PAT e innevamento: mi dicono che ci sono commenti su facebook…

di Lucio Binelli

PAT e innevamento: mi dicono che ci sono commenti su facebook…

Mi dicono che ci sono commenti su facebook (strumento che aborro e quindi non frequento) che immagino siano dovuti a un fraintendimento: evidentemente non sono riuscito a farmi capire.

(https://www.campanedipinzolo.it/cronaca-locale/leggo-che-la-p-a-t-e-orgogliosa-di-una-pensata-che-a-me-pare-tuttaltro-che-geniale/)

Mi scuso per il ritardo con cui cercherò di chiarire.

Io sostenevo, e sostengo, che sia discutibile che la P.A.T. garantisca il “ristoro” agli impiantisti SE NON DOVESSERO APRIRE!

E chiarisco: non solo penso che non sia geniale, ma mi sembra una follia!

Proprio perché la garanzia promessa dalla Provincia sarebbe attivata se gli impianti rimanessero chiusi! Le ragioni mi sembravano ovvie, ma evidentemente non lo sono.

*COMPITI DA SVOLGERE*.
1 > Le seguenti affermazioni concordano con l'articolo sul ristoro agli impiantisti? (a) L'autore frequenta Facebook. (b) L'autore giudica una follia la garanzia della Provincia. (c) La garanzia promessa scatterebbe se gli impianti aprissero. Per ciascuna rispondi sì o no, citando testualmente le parole decisive.
2 > Trascrivi dall'articolo sul ristoro agli impiantisti il tratto che va da "Mi dicono che ci sono commenti su facebook (strumento" fino a "a farmi capire.".

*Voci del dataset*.
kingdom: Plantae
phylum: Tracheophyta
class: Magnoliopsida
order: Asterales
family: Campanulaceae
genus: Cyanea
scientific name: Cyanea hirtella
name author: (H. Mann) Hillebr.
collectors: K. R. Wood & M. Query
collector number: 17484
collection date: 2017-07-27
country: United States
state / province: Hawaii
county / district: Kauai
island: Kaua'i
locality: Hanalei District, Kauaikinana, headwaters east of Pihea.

*RISPOSTE SCRITTE*.
1 >
(a) No: "strumento che aborro e quindi non frequento".
(b) Sì: "mi sembra una follia!"
(c) No: "sarebbe attivata se gli impianti rimanessero chiusi!"

2 >
Mi dicono che ci sono commenti su facebook (strumento che aborro e quindi non frequento) che immagino siano dovuti a un fraintendimento: evidentemente non sono riuscito a farmi capire.